EMBL terms are limited, so in 2018 Sachse moved to Forschungszentrum Jülich, a national research center tucked into the northwest corner of Germany near the Dutch border. There he runs the structural biology program at the Ernst-Ruska Center. The center mostly houses and offers large-scale infrastructure to support material science EM, nuclear magnetic resonance (NMR), and X-ray crystallography. Some pioneering optical technologies in material science EM have been developed at the center.
In this setting, Sachse aims to establish a unique cryo-EM facility for structural biology research. “We are using this impressive infrastructure to build new machines suitable for structural biology,” Sachse says. “Cryo-EM has grown a lot, but there is definitely room for improvement in imaging quality.”

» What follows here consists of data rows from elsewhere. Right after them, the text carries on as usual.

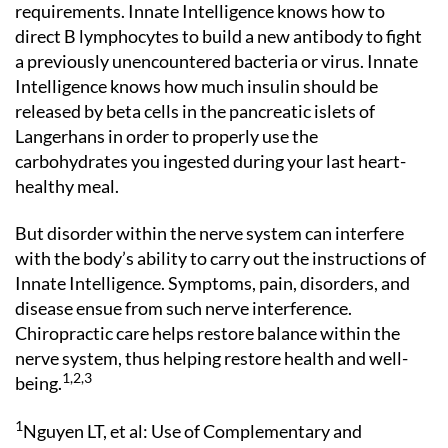
requirements. Innate Intelligence knows how to
direct B lymphocytes to build a new antibody to fight
a previously unencountered bacteria or virus. Innate
Intelligence knows how much insulin should be
released by beta cells in the pancreatic islets of
Langerhans in order to properly use the
carbohydrates you ingested during your last heart-
healthy meal.
But disorder within the nerve system can interfere
with the body’s ability to carry out the instructions of
Innate Intelligence. Symptoms, pain, disorders, and
disease ensue from such nerve interference.
Chiropractic care helps restore balance within the
nerve system, thus helping restore health and well-
1,2,3
being.
1
Nguyen LT, et al: Use of Complementary and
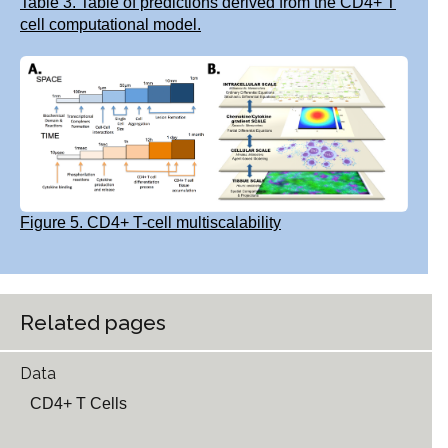
Table 3. Table of predictions derived from the CD4+ T
cell computational model.
Figure 5. CD4+ T-cell multiscalability
Related pages
Data
CD4+ T Cells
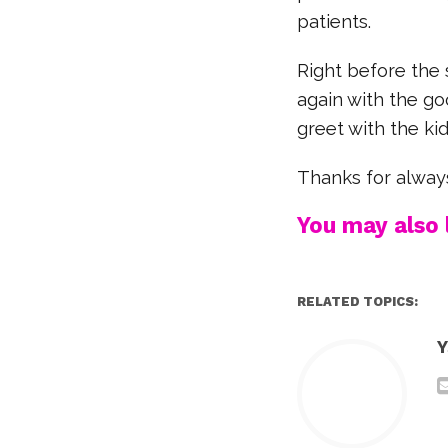
patients.
Right before the 
again with the go
greet with the ki
Thanks for always
You may also l
RELATED TOPICS:
Y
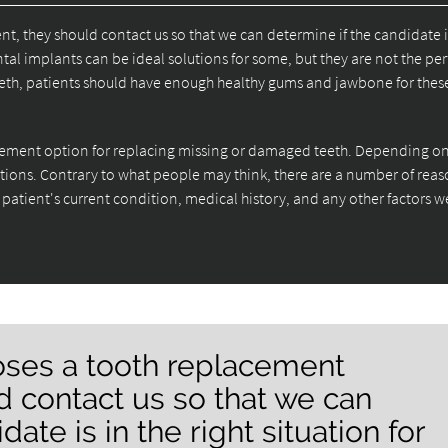
t, they should contact us so that we can determine if the candidate i
tal implants can be ideal solutions for some, but they are not the per
 teeth, patients should have enough healthy gums and jawbone for thes
acement option for replacing missing or damaged teeth. Depending on
ptions. Contrary to what people may think, there are a number of reas
 patient's current condition, medical history, and any other factors 
ooses a tooth replacement
d contact us so that we can
ate is in the right situation for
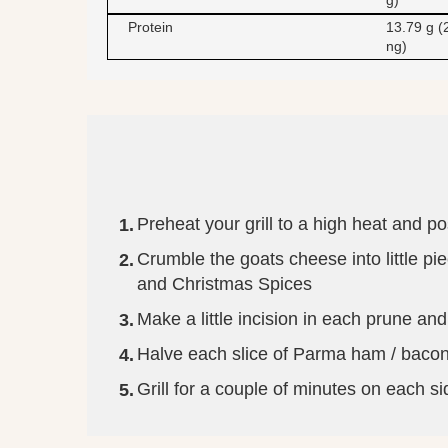
g)
Protein
13.79 g (
ng)
Preheat your grill to a high heat and pos
Crumble the goats cheese into little 
and Christmas Spices
Make a little incision in each prune and
Halve each slice of Parma ham / bacon a
Grill for a couple of minutes on each si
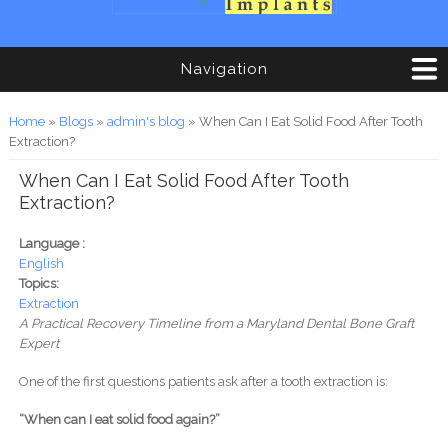
Navigation
You are here
Home
»
Blogs
»
admin's blog
» When Can I Eat Solid Food After Tooth
Extraction?
When Can I Eat Solid Food After Tooth
Extraction?
Language :
English
Topics:
Extraction
A Practical Recovery Timeline from a Maryland Dental Bone Graft
Expert
One of the first questions patients ask after a tooth extraction is:
“When can I eat solid food again?”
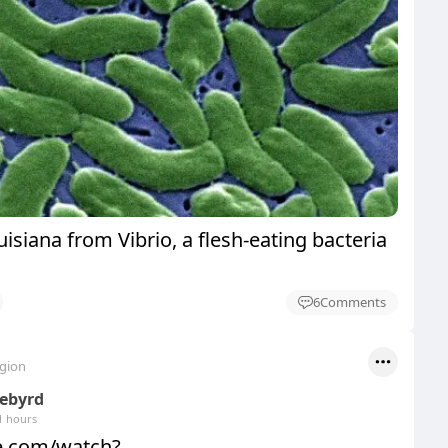
uisiana from Vibrio, a flesh-eating bacteria
6
Comments
egion
eebyrd
1 hours
be.com/watch?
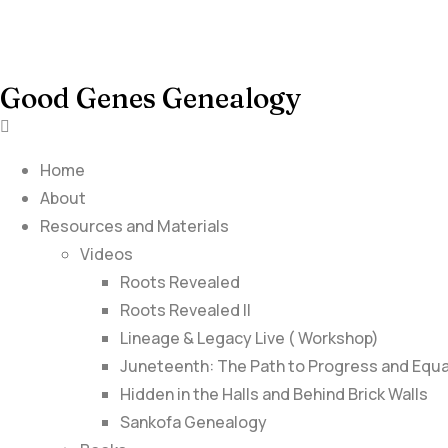
Good Genes Genealogy
Home
About
Resources and Materials
Videos
Roots Revealed
Roots Revealed II
Lineage & Legacy Live ( Workshop)
Juneteenth: The Path to Progress and Equa
Hidden in the Halls and Behind Brick Walls
Sankofa Genealogy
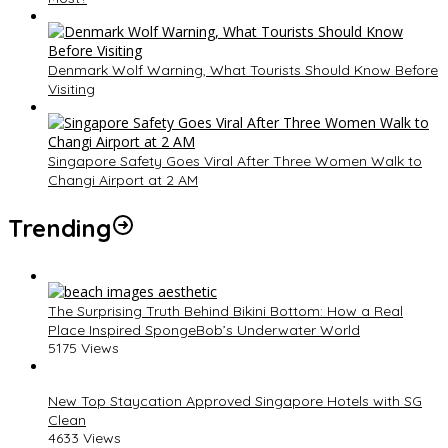
Denmark Wolf Warning, What Tourists Should Know Before
Visiting
Singapore Safety Goes Viral After Three Women Walk to
Changi Airport at 2 AM
Trending
The Surprising Truth Behind Bikini Bottom: How a Real
Place Inspired SpongeBob’s Underwater World
5175 Views
New Top Staycation Approved Singapore Hotels with SG
Clean
4633 Views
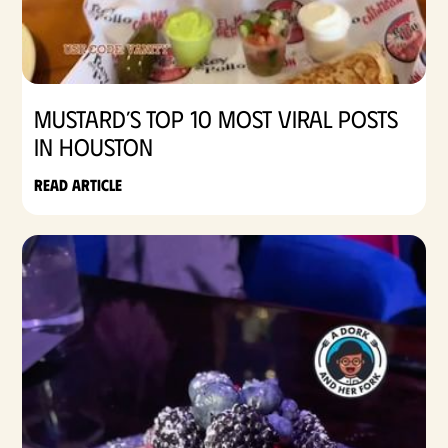
Mustard’s Top 10 Most Viral Posts
in Houston
Read article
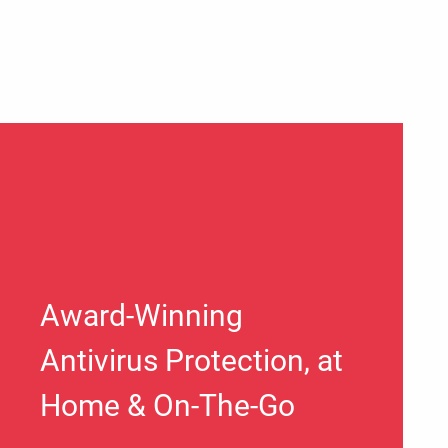
Award-Winning
Antivirus Protection, at
Home & On-The-Go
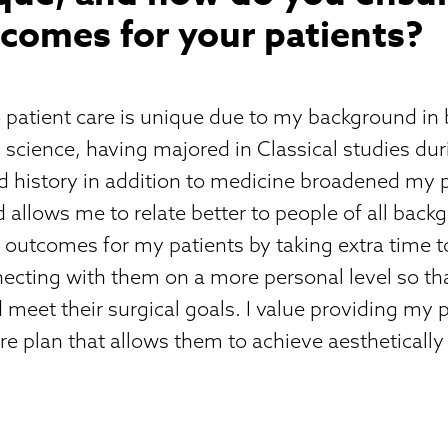
comes for your patients?
 patient care is unique due to my background in
science, having majored in Classical studies dur
d history in addition to medicine broadened my 
d allows me to relate better to people of all backg
 outcomes for my patients by taking extra time to 
cting with them on a more personal level so tha
meet their surgical goals. I value providing my p
re plan that allows them to achieve aesthetically
.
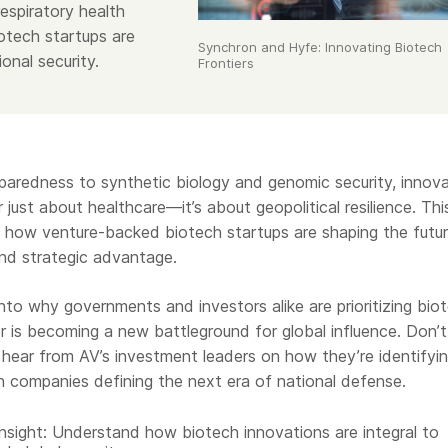
espiratory health
iotech startups are
Synchron and Hyfe: Innovating Biotech
ional security.
Frontiers
aredness to synthetic biology and genomic security, innova
 just about healthcare—it’s about geopolitical resilience. Thi
re how venture-backed biotech startups are shaping the futu
 and strategic advantage.
 into why governments and investors alike are prioritizing bio
 is becoming a new battleground for global influence. Don’t
 hear from AV’s investment leaders on how they’re identifyi
h companies defining the next era of national defense.
Insight: Understand how biotech innovations are integral to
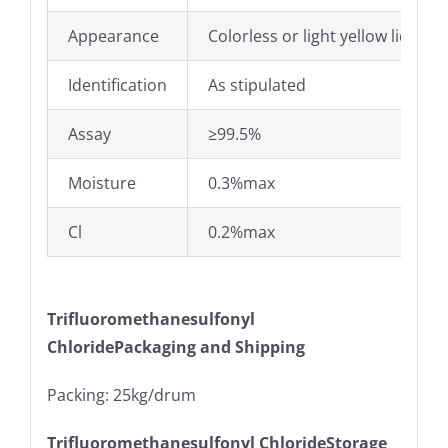
Appearance
Colorless or light yellow liquid
Identification
As stipulated
Assay
≥99.5%
Moisture
0.3%max
Cl
0.2%max
Trifluoromethanesulfonyl
ChloridePackaging and Shipping
Packing: 25kg/drum
Trifluoromethanesulfonyl ChlorideStorage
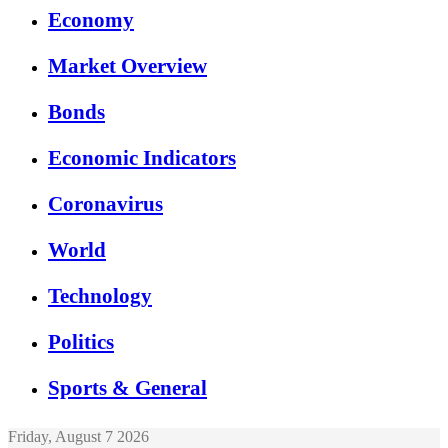
Economy
Market Overview
Bonds
Economic Indicators
Coronavirus
World
Technology
Politics
Sports & General
Friday, August 7 2026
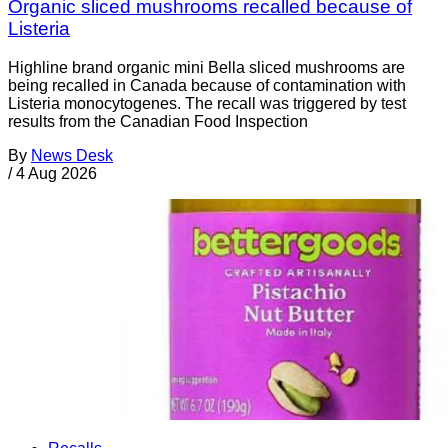
Organic sliced mushrooms recalled because of
Listeria
Highline brand organic mini Bella sliced mushrooms are
being recalled in Canada because of contamination with
Listeria monocytogenes. The recall was triggered by test
results from the Canadian Food Inspection
By
News Desk
/
4 Aug 2026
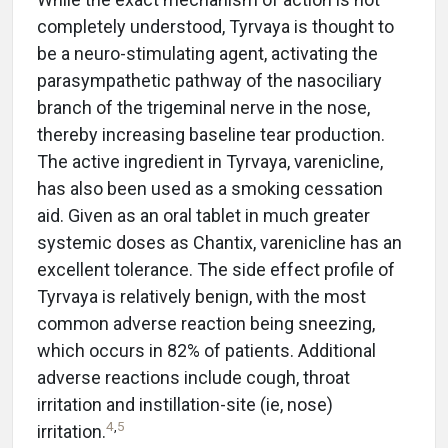
completely understood, Tyrvaya is thought to
be a neuro-stimulating agent, activating the
parasympathetic pathway of the nasociliary
branch of the trigeminal nerve in the nose,
thereby increasing baseline tear production.
The active ingredient in Tyrvaya, varenicline,
has also been used as a smoking cessation
aid. Given as an oral tablet in much greater
systemic doses as Chantix, varenicline has an
excellent tolerance. The side effect profile of
Tyrvaya is relatively benign, with the most
common adverse reaction being sneezing,
which occurs in 82% of patients. Additional
adverse reactions include cough, throat
irritation and instillation-site (ie, nose)
4
,
5
irritation.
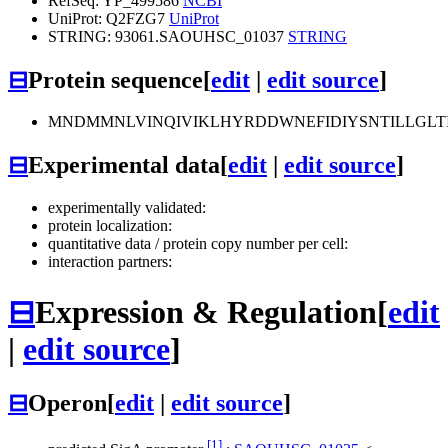
RefSeq: YP_499586
NCBI
UniProt: Q2FZG7
UniProt
STRING: 93061.SAOUHSC_01037
STRING
⊟
Protein sequence
[
edit
|
edit source
]
MNDMMNLVINQIVIKLHYRDDWNEFIDIYSNTILLGLT
⊟
Experimental data
[
edit
|
edit source
]
experimentally validated:
protein localization:
quantitative data / protein copy number per cell:
interaction partners:
⊟
Expression & Regulation
[
edit
|
edit source
]
⊟
Operon
[
edit
|
edit source
]
[1]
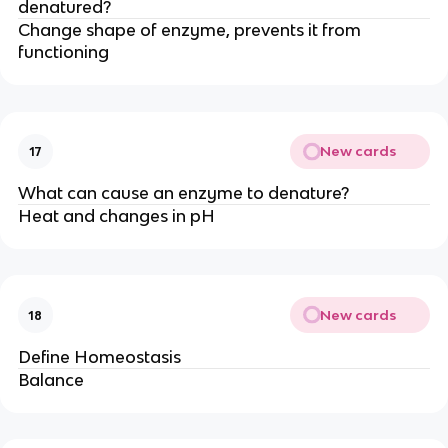
denatured?
Change shape of enzyme, prevents it from
functioning
New cards
17
What can cause an enzyme to denature?
Heat and changes in pH
New cards
18
Define Homeostasis
Balance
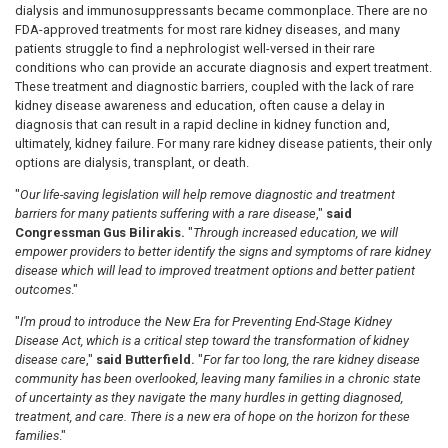
dialysis and immunosuppressants became commonplace.
There are no
FDA-approved treatments for most rare kidney diseases, and many
patients struggle to find a nephrologist well-versed in their rare
conditions who can provide an accurate diagnosis and expert treatment.
These treatment and diagnostic barriers, coupled with the lack of rare
kidney disease awareness and education,
often cause a delay in
diagnosis that can result in a rapid decline in kidney function and,
ultimately, kidney failure. For many rare kidney disease patients, their only
options are dialysis, transplant, or death.
"
Our life-saving legislation will help remove diagnostic and treatment
barriers for many patients suffering with a rare disease
,"
said
Congressman Gus Bilirakis.
"
Through increased education, we will
empower providers to better identify the signs and symptoms of rare kidney
disease which will lead to improved treatment options and better patient
outcomes
."
"
I'm proud to introduce the New Era for Preventing End-Stage Kidney
Disease Act, which is a critical step toward the transformation of kidney
disease care
,"
said Butterfield.
"
For far too long, the rare kidney disease
community has been overlooked, leaving many families in a chronic state
of uncertainty as they navigate the many hurdles in getting diagnosed,
treatment, and care. There is a new era of hope on the horizon for these
families
."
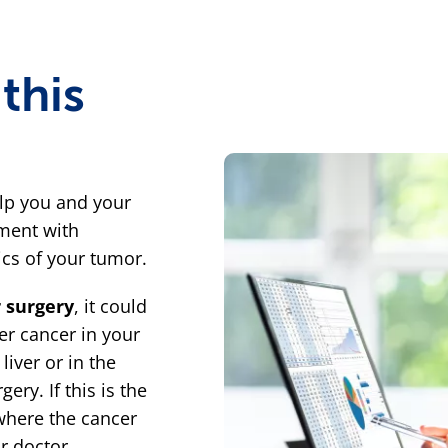
this
lp you and your
ment with
tics of your tumor.
r surgery
, it could
er cancer in your
liver or in the
ery. If this is the
where the cancer
r doctor.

Sachse would like to be able to use cryo-EM to visualize native cellular processes inside cells. “Microscopically that is a vast space to explore,” he says. “Once we’ve imaged the complexity of a cell, there will be many new biological and technical questions. New methods will need to be developed to extract yet more information, all of which will help us to better understand how cells work.”